Intimasi dalam pertemuan sebiji sawit berada di luar lingkupan konsekuensi. Kita bertemu, kita bicara, kita menerima, dan kita melupakan. Tanda, gender, interest, hanya duri-duri yang tidak mempengaruhi intimasi. Saya dan anda berbeda, tapi kita paham bahwa kita sama.

Memang, semua dimulai dengan berbasa-basi. Lantas kita paham bahwa hal itu tidaklah perlu, Semua dimulai dengan cuaca yang cerah, atau skor bola tadi malam. Lalu kita bicara tentang hari ini, hari kemarin, dan maunya esok. Lalu kita sadar bahwa kita sama-sama sedang berlari, atau kita sama-sama tenggelam, atau kita sama-sama dilepas angin. Saya pun diam dan tersenyum, dan berdoa dalam hati untukmu, dan sebaliknya. Lalu kita melanjutkan bicara, atau tidak, karena itu tidak terlalu penting.

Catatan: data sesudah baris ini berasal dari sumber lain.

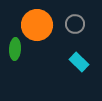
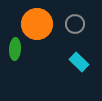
orange circle: moved 1 px up
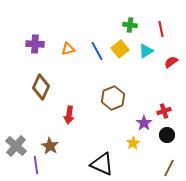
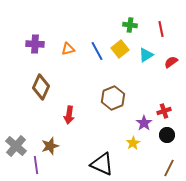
cyan triangle: moved 4 px down
brown star: rotated 24 degrees clockwise
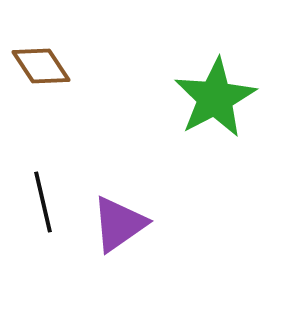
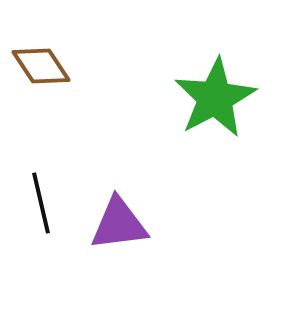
black line: moved 2 px left, 1 px down
purple triangle: rotated 28 degrees clockwise
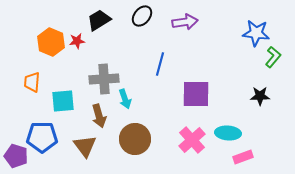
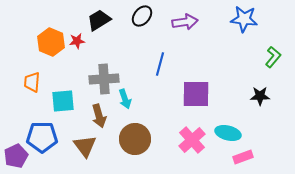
blue star: moved 12 px left, 14 px up
cyan ellipse: rotated 10 degrees clockwise
purple pentagon: rotated 30 degrees clockwise
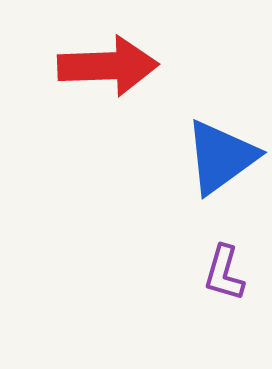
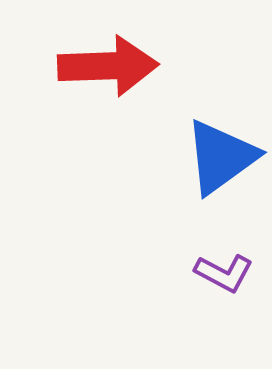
purple L-shape: rotated 78 degrees counterclockwise
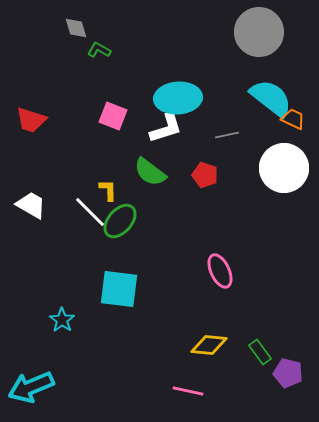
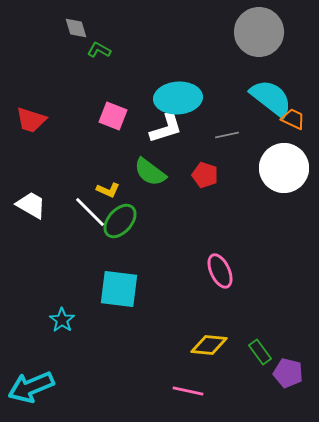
yellow L-shape: rotated 115 degrees clockwise
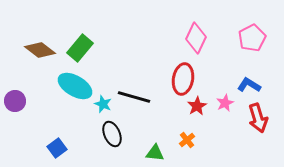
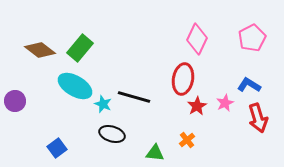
pink diamond: moved 1 px right, 1 px down
black ellipse: rotated 50 degrees counterclockwise
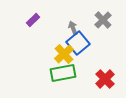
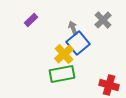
purple rectangle: moved 2 px left
green rectangle: moved 1 px left, 1 px down
red cross: moved 4 px right, 6 px down; rotated 30 degrees counterclockwise
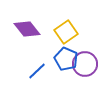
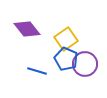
yellow square: moved 7 px down
blue line: rotated 60 degrees clockwise
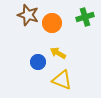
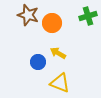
green cross: moved 3 px right, 1 px up
yellow triangle: moved 2 px left, 3 px down
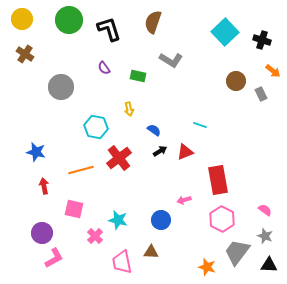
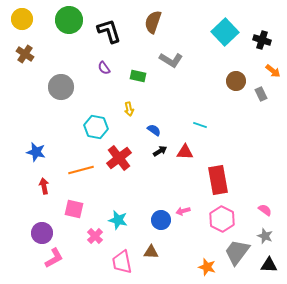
black L-shape: moved 2 px down
red triangle: rotated 24 degrees clockwise
pink arrow: moved 1 px left, 11 px down
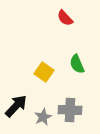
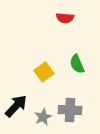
red semicircle: rotated 42 degrees counterclockwise
yellow square: rotated 18 degrees clockwise
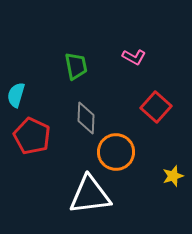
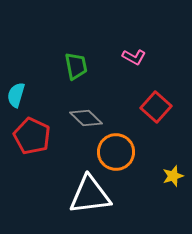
gray diamond: rotated 48 degrees counterclockwise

Sialnya kita berada dalam realita, dimana tidak pernah ada lingkaran yang ideal dan hanya bentuk yang selalu mendekati lingkaran. Tidak pernah ada dialog sempurna, dan tidak ada intimasi yang tak bercela. Selalu kita diputus oleh ucapan, "namun". Lalu kembali pada kedipan yang nyaris memudar, sebelum intimasi betul-betul lenyap dari pertemuan sebiji sawit.

Kita berpuas diri, dan merayakan intimasi dalam tawa dan kesenjangan sore sebelum saya beranjak menuju pemberhentian berikutnya, dan anda berputar dalam stagnasi yang sudah jelas esoknya. Namun kita merasa beruntung, sebab kita bicara, dan kita pernah tenggelam bersama. 

Saya harap, kelak kita dapat berjumpa dalam intimasi yang boleh dikata nyaris sempurna, dan menikmati lupa untuk perjumpaan yang lebih akrab, (bila).